Directions for this task :: What you return must match the records word for word, except that images are dropped.

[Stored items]

* * *

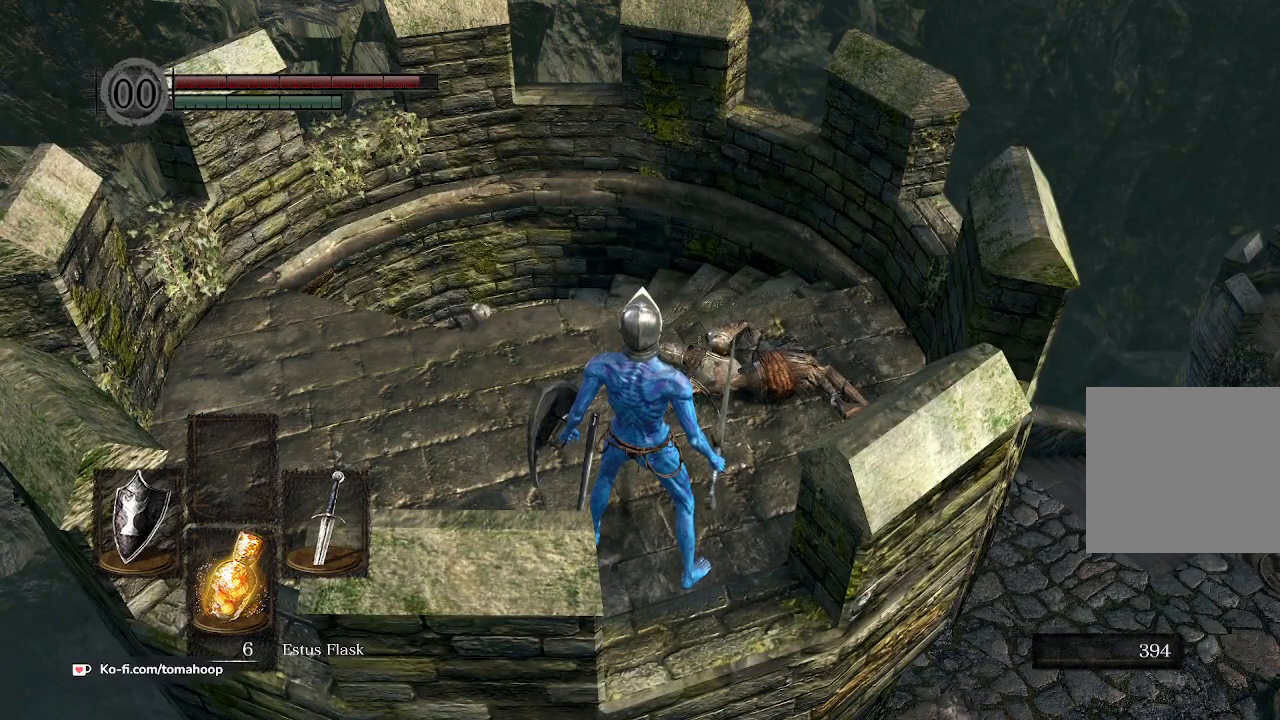
{"buttons": [], "left_stick": "center", "right_stick": "center", "events": []}
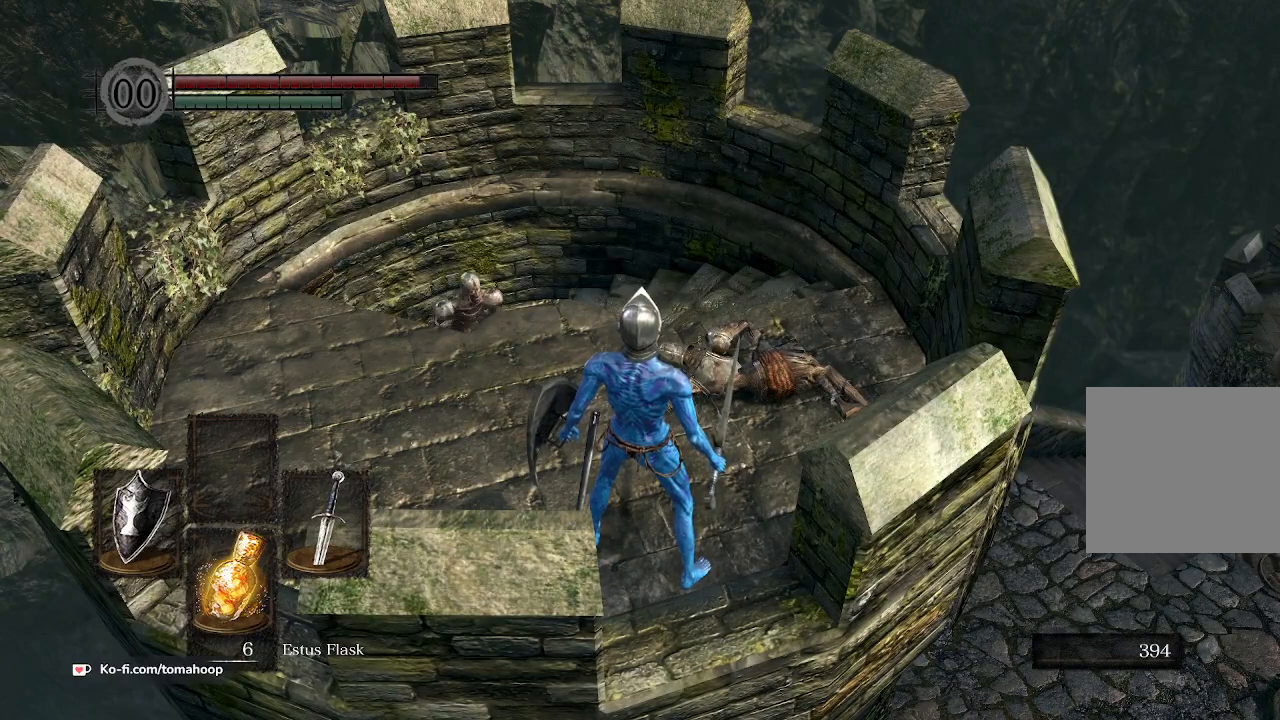
{"buttons": [], "left_stick": "center", "right_stick": "center", "events": []}
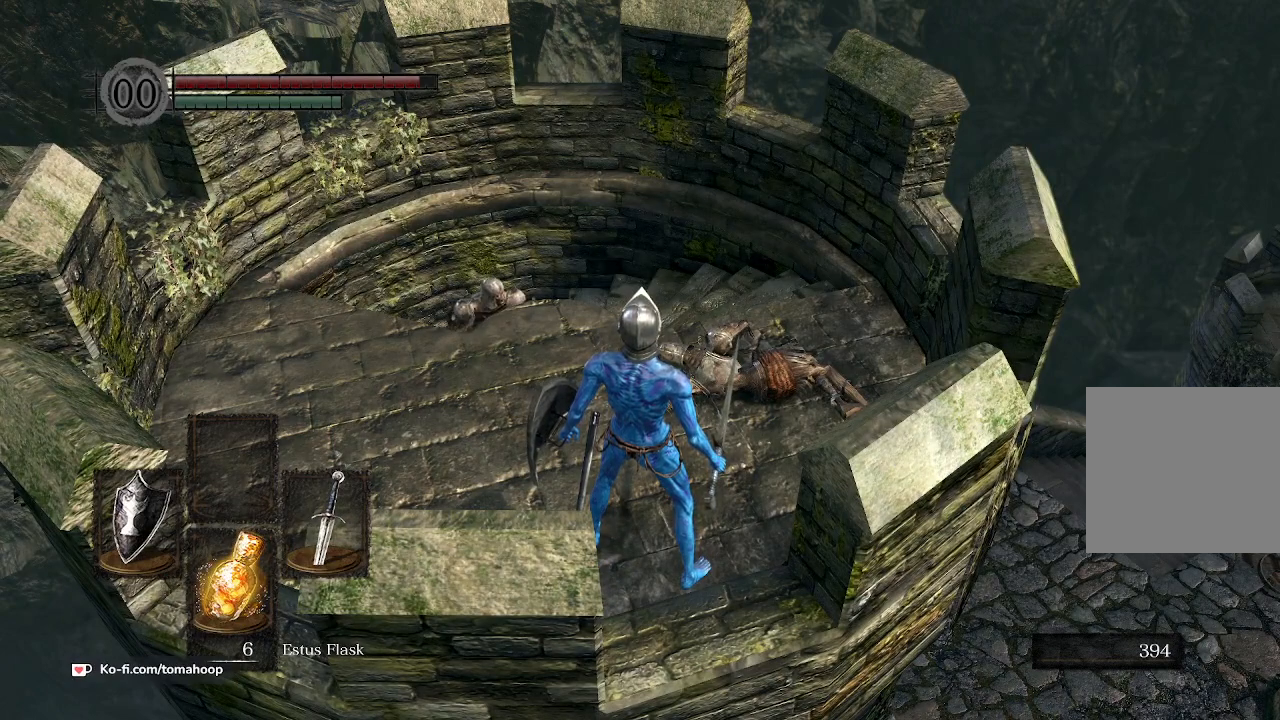
{"buttons": [], "left_stick": "center", "right_stick": "center", "events": []}
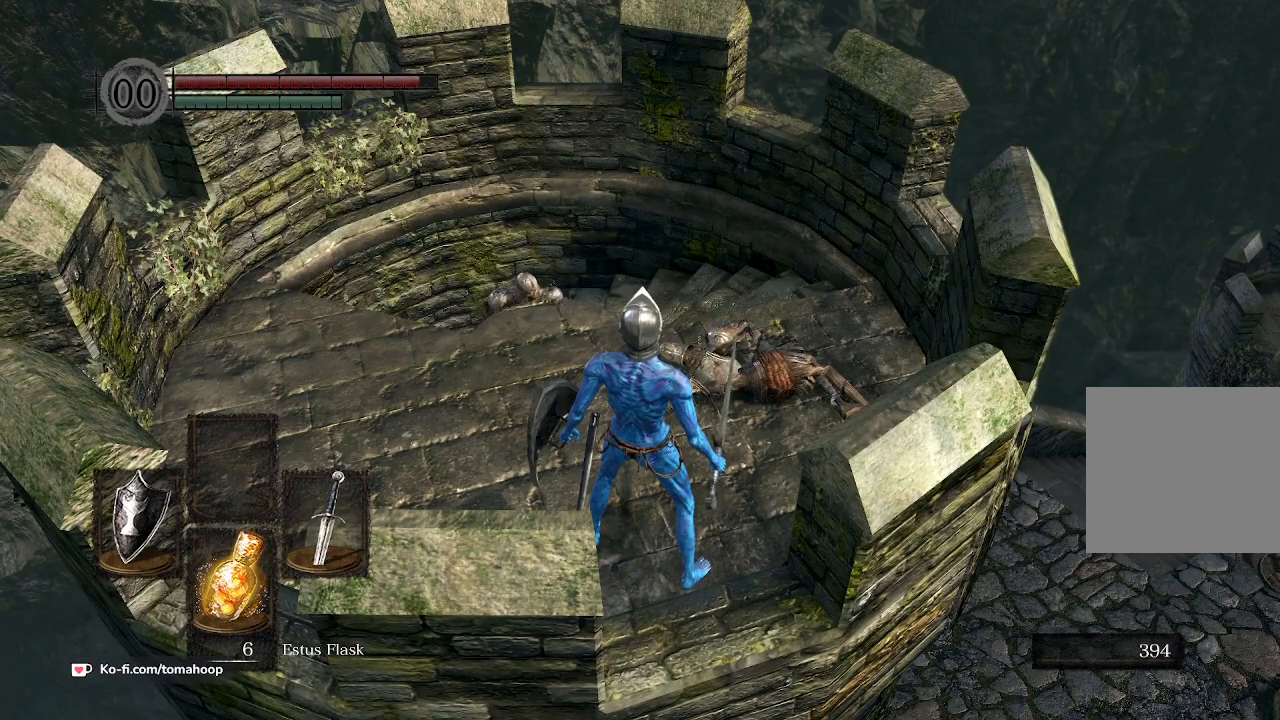
{"buttons": [], "left_stick": "center", "right_stick": "center", "events": []}
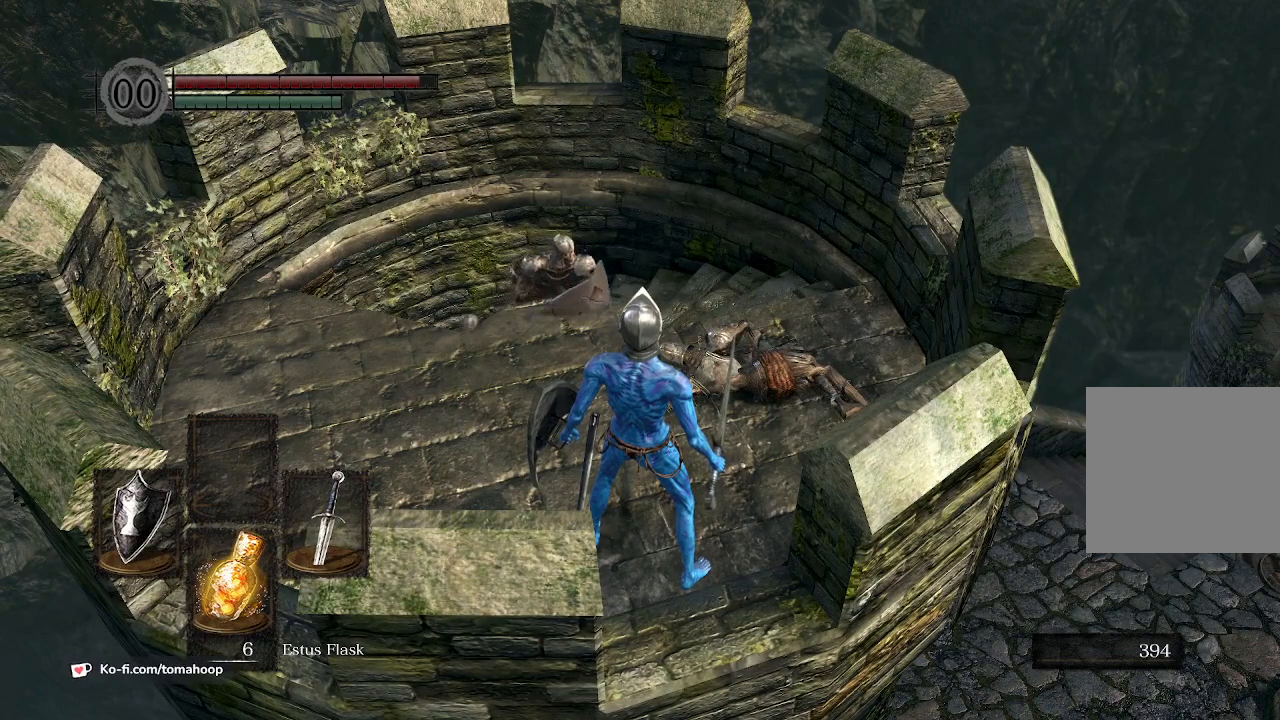
{"buttons": [], "left_stick": "center", "right_stick": "center", "events": []}
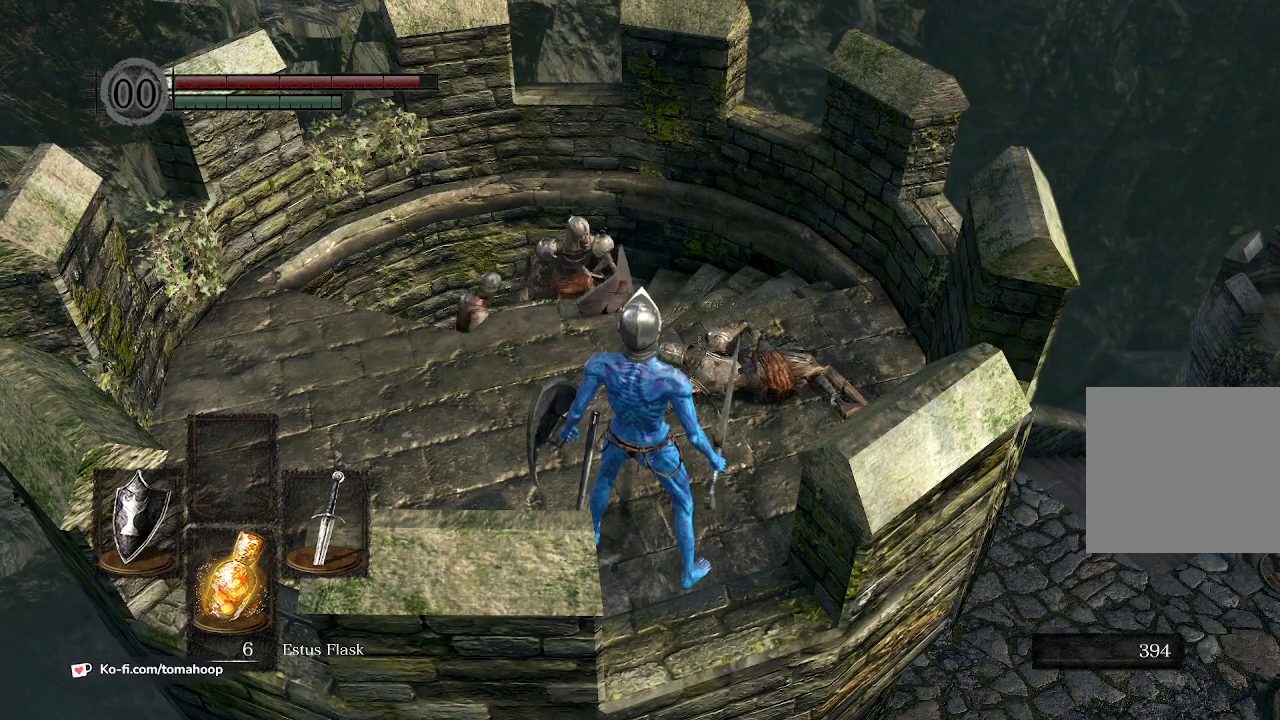
{"buttons": [], "left_stick": "right", "right_stick": "center", "events": [[167, "right_stick", "down"], [333, "right_stick", "center"], [433, "left_stick", "right"]]}
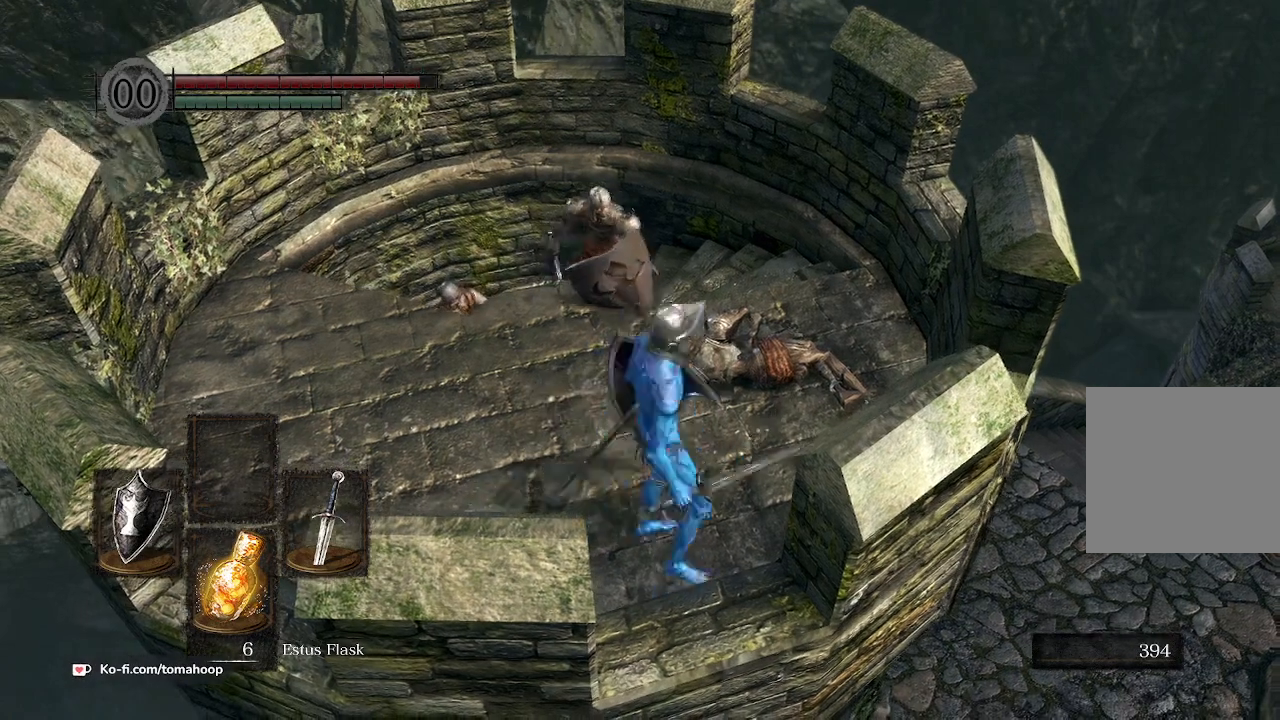
{"buttons": [], "left_stick": "up-right", "right_stick": "center", "events": [[67, "left_stick", "down"], [167, "left_stick", "down-left"], [300, "left_stick", "up-left"], [400, "R3", "down"], [400, "left_stick", "up-right"], [500, "R3", "up"]]}
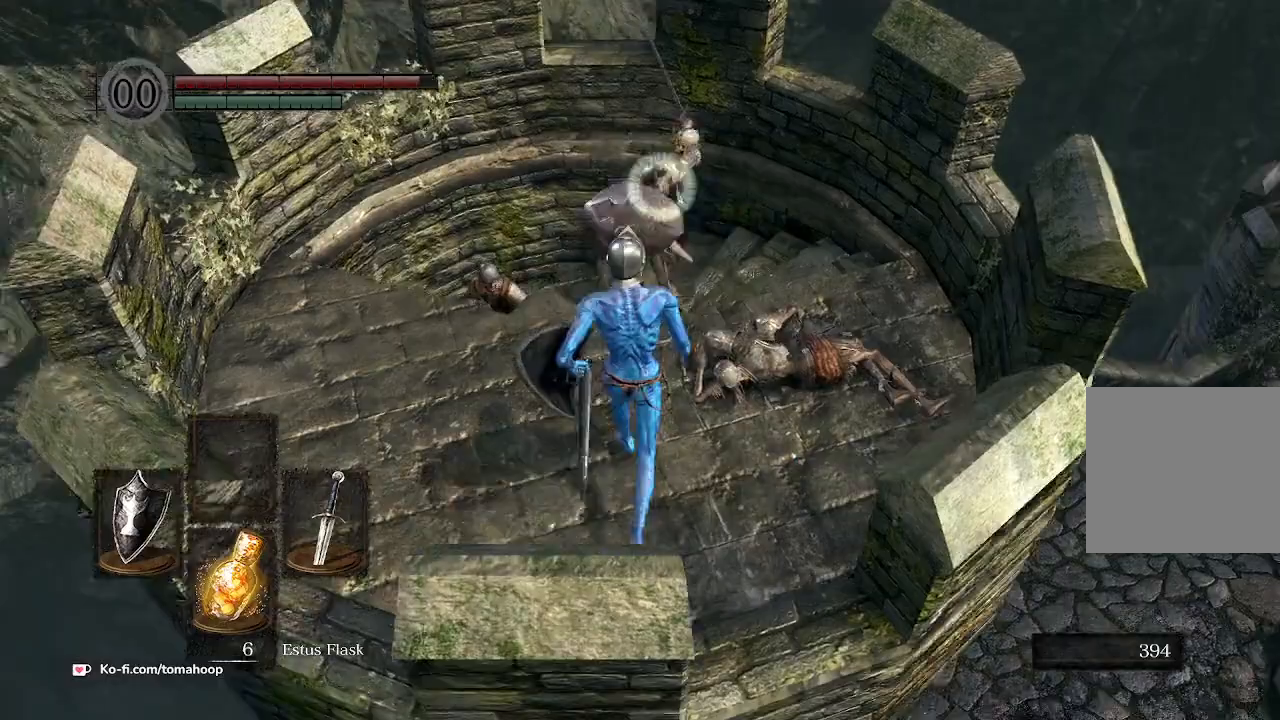
{"buttons": ["L1"], "left_stick": "up", "right_stick": "center", "events": [[67, "L2", "down"], [100, "left_stick", "up"], [133, "L2", "up"], [267, "L1", "down"]]}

* * *

Written answer ::
{"buttons": [], "left_stick": "center", "right_stick": "center", "events": []}
{"buttons": [], "left_stick": "center", "right_stick": "center", "events": []}
{"buttons": [], "left_stick": "center", "right_stick": "center", "events": []}
{"buttons": [], "left_stick": "center", "right_stick": "center", "events": []}
{"buttons": [], "left_stick": "center", "right_stick": "center", "events": []}
{"buttons": [], "left_stick": "right", "right_stick": "center", "events": [[167, "right_stick", "down"], [333, "right_stick", "center"], [433, "left_stick", "right"]]}
{"buttons": [], "left_stick": "up-right", "right_stick": "center", "events": [[67, "left_stick", "down"], [167, "left_stick", "down-left"], [300, "left_stick", "up-left"], [400, "R3", "down"], [400, "left_stick", "up-right"], [500, "R3", "up"]]}
{"buttons": ["L1"], "left_stick": "up", "right_stick": "center", "events": [[67, "L2", "down"], [100, "left_stick", "up"], [133, "L2", "up"], [267, "L1", "down"]]}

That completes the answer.